_PROBLEM_. Please reproduce all entries word for word and omit their pictures.

(Saved data entries)
*** Begin section ***

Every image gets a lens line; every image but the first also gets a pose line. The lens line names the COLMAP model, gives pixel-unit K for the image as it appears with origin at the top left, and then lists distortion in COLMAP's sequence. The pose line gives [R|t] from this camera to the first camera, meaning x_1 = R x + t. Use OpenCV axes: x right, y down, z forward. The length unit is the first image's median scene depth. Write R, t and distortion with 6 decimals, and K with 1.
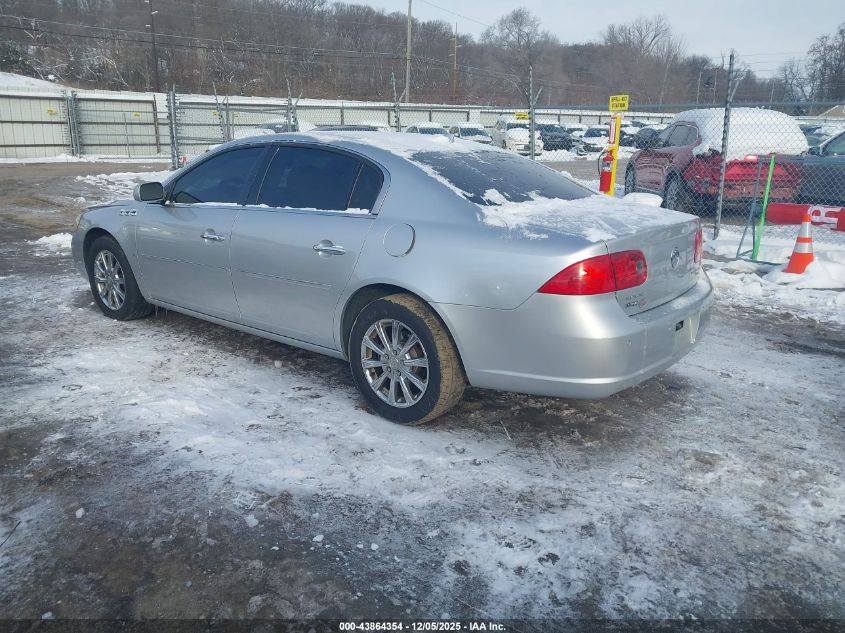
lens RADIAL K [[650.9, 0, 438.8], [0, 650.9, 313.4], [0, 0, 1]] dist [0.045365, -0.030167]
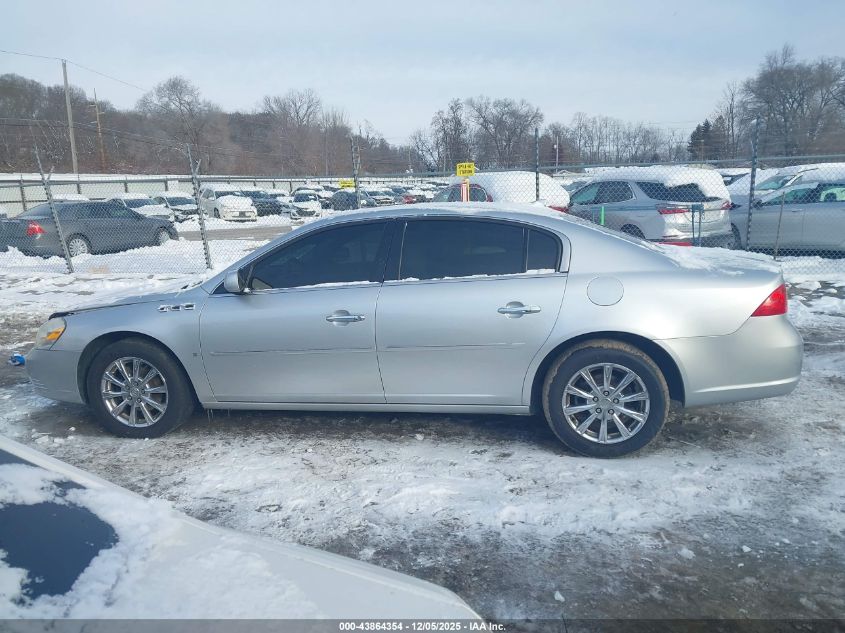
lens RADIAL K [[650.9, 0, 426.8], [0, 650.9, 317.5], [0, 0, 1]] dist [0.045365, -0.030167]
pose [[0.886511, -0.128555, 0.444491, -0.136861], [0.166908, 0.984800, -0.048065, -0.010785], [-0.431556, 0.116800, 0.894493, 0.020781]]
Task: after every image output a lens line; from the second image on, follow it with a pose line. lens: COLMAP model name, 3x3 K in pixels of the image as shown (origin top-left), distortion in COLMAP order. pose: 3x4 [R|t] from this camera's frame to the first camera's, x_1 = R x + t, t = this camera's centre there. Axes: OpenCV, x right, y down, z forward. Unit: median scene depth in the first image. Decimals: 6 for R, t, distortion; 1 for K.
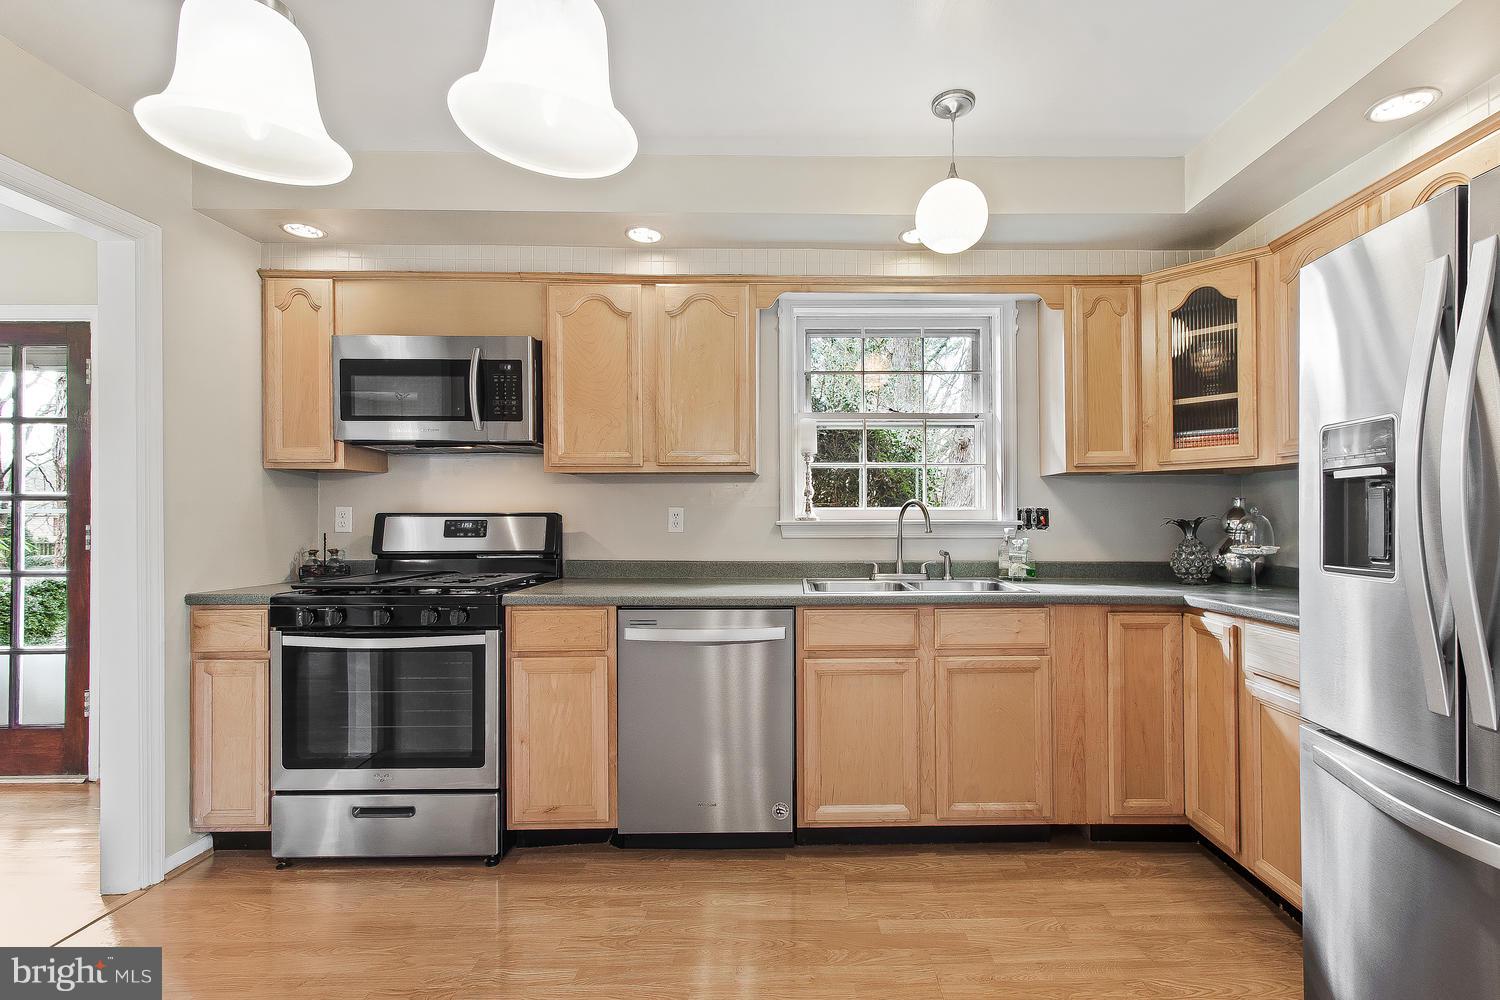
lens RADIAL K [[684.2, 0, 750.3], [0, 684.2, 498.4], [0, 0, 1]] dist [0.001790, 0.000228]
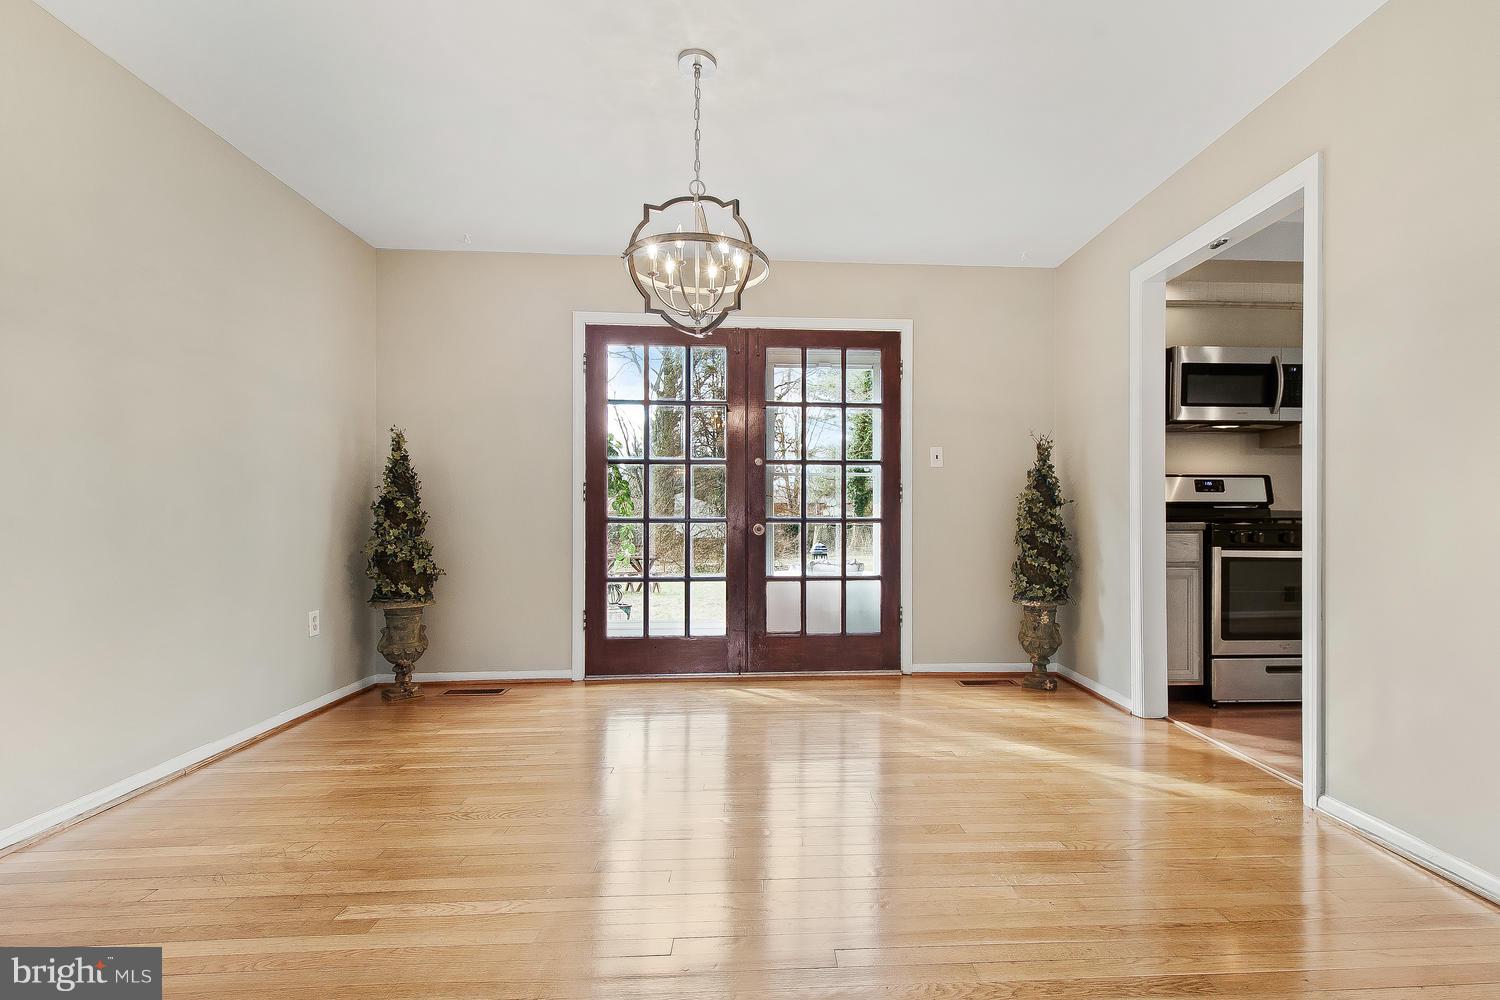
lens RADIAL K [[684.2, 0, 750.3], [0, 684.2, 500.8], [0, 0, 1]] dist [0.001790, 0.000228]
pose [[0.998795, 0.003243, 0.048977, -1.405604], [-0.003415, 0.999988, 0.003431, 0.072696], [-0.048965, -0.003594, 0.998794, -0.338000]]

*** End section ***

_RESULT OF THE EXERCISE_.
Every image gets a lens line; every image but the first also gets a pose line. The lens line names the COLMAP model, gives pixel-unit K for the image as it appears with origin at the top left, and then lists distortion in COLMAP's sequence. The pose line gives [R|t] from this camera to the first camera, meaning x_1 = R x + t. Use OpenCV axes: x right, y down, z forward. The length unit is the first image's median scene depth. Write R, t and distortion with 6 decimals, and K with 1.
lens RADIAL K [[650.9, 0, 438.8], [0, 650.9, 313.4], [0, 0, 1]] dist [0.045365, -0.030167]
lens RADIAL K [[650.9, 0, 426.8], [0, 650.9, 317.5], [0, 0, 1]] dist [0.045365, -0.030167]
pose [[0.886511, -0.128555, 0.444491, -0.136861], [0.166908, 0.984800, -0.048065, -0.010785], [-0.431556, 0.116800, 0.894493, 0.020781]]
Task: after every image output a lens line; from the second image on, follow it with a pose line. lens: COLMAP model name, 3x3 K in pixels of the image as shown (origin top-left), distortion in COLMAP order. pose: 3x4 [R|t] from this camera's frame to the first camera's, x_1 = R x + t, t = this camera's centre there. Axes: OpenCV, x right, y down, z forward. Unit: median scene depth in the first image. Decimals: 6 for R, t, distortion; 1 for K.
lens RADIAL K [[684.2, 0, 750.3], [0, 684.2, 498.4], [0, 0, 1]] dist [0.001790, 0.000228]
lens RADIAL K [[684.2, 0, 750.3], [0, 684.2, 500.8], [0, 0, 1]] dist [0.001790, 0.000228]
pose [[0.998795, 0.003243, 0.048977, -1.405604], [-0.003415, 0.999988, 0.003431, 0.072696], [-0.048965, -0.003594, 0.998794, -0.338000]]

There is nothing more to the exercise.